====== Quellenauszug

Es geht auch darum, alternative Leitungsnetze und Pipelines zu schaffen. Man sollte aber die Sache nicht überdramatisch sehen. Man hat das Gefühl, dass jedes Jahr wieder das gleiche Spiel gespielt wird: Russland und die Ukraine streiten um den Gaspreis. Das ist kein Grund zur Panik; denn es ist ein Trugschluss, dass Deutschland nur alleine von Russland abhängig ist. Wir haben eine Reihe von Lieferanten aus dem westlichen Bereich. Hinzu kommt, dass Deutschland über 20 Milliarden Kubikmeter Zwischenlager für Erdgas verfügt. 3,5 Milliarden Kubikmeter sind bereits im Bau. Die Jahresmenge, die Deutschland verbraucht, beträgt dabei 88 Milliarden Kubikmeter. Wir haben einen relativ großen Puffer. Wir hatten auch noch keine ernsten Versorgungsengpässe.
Wir haben also noch Zeit zum Handeln, das heißt, uns Gedanken zu machen, wie wir von der Abhängigkeit vom Gas wegkommen. Dieses Thema, liebe Kolleginnen und Kollegen von der FDP, taucht in Ihrem Antrag nicht auf. Das ist traurig.
(Beifall bei den GRÜNEN)
Die Beobachter der Weltenergiemärkte sprechen selten davon, wie lange die fossilen Energieträger noch reichen werden. Es geht auch darum, was sie eines Tages kosten werden, wann das Maximum der Förderung erreicht sein wird und die Förderung wieder abfällt.
Manche Studien gehen für das Erdgas von 10 bis 15 Jahren aus, bis der Höchstpunkt der Förderung erreicht sein wird. Beim Öl werden wir den Höchstpunkt der Förderung bereits in den nächsten Jahren erreichen. Es muss also klar sein, dass wir letztendlich vom Gas wegkommen müssen.
Der Ansatz der FDP ist interessant. Seit Jahren wurde die Abhängigkeit vom Gas politisch vorangetrieben. Wir importieren mehr Gas als früher. Das kann nicht der Ausweg aus der Energiekrise sein.
(Beifall bei den GRÜNEN)
Einiges ist bereits auf den Weg gebracht worden. Ich erinnere an das Erneuerbare-Energien-Gesetz – EEG -, das von der rot-grünen Bundesregierung auf den Weg gebracht wurde. Es hat die Abhängigkeit von fossilien Energieträgern deutlich reduziert. Auf dem Gebäudesektor kommt man langsam, leider sehr langsam, voran. Gerade hier müsste mehr Tempo kommen. Es ist erstaunlich, dass die neue Energieeinsparverordnung – EnEV – weiter verzögert wird. Das Erneuerbare-Energien-Wärmegesetz – EEWärmeG – gilt bisher nur für Neubauten. Wir alle wissen aber, dass die Altbauten der große Bereich sind, wo wir Energie sparen könnten.

============

▸ Arbeitsaufträge:
A – Wie viel Erdgas verbraucht Deutschland laut dem Quellenauszug im Jahr?
B – Gib alle Zeilen der Auflistung als JSON-Liste von Strings wieder, einen String pro Zeile und ohne Leerzeilen.
Die Auflistung hat mit dem Quellenauszug nichts zu tun.

====== Gezeigte Daten

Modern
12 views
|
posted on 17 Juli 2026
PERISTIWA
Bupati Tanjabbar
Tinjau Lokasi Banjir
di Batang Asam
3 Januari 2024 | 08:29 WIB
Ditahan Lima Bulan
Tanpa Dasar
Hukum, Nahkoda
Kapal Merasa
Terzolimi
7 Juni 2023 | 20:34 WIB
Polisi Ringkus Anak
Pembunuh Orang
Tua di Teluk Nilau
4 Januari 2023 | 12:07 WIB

============

▸ Ergebnisse je Aufgabe:
A – 88 Milliarden Kubikmeter.

B –
[
  "Modern",
  "12 views",
  "|",
  "posted on 17 Juli 2026",
  "PERISTIWA",
  "Bupati Tanjabbar",
  "Tinjau Lokasi Banjir",
  "di Batang Asam",
  "3 Januari 2024 | 08:29 WIB",
  "Ditahan Lima Bulan",
  "Tanpa Dasar",
  "Hukum, Nahkoda",
  "Kapal Merasa",
  "Terzolimi",
  "7 Juni 2023 | 20:34 WIB",
  "Polisi Ringkus Anak",
  "Pembunuh Orang",
  "Tua di Teluk Nilau",
  "4 Januari 2023 | 12:07 WIB"
]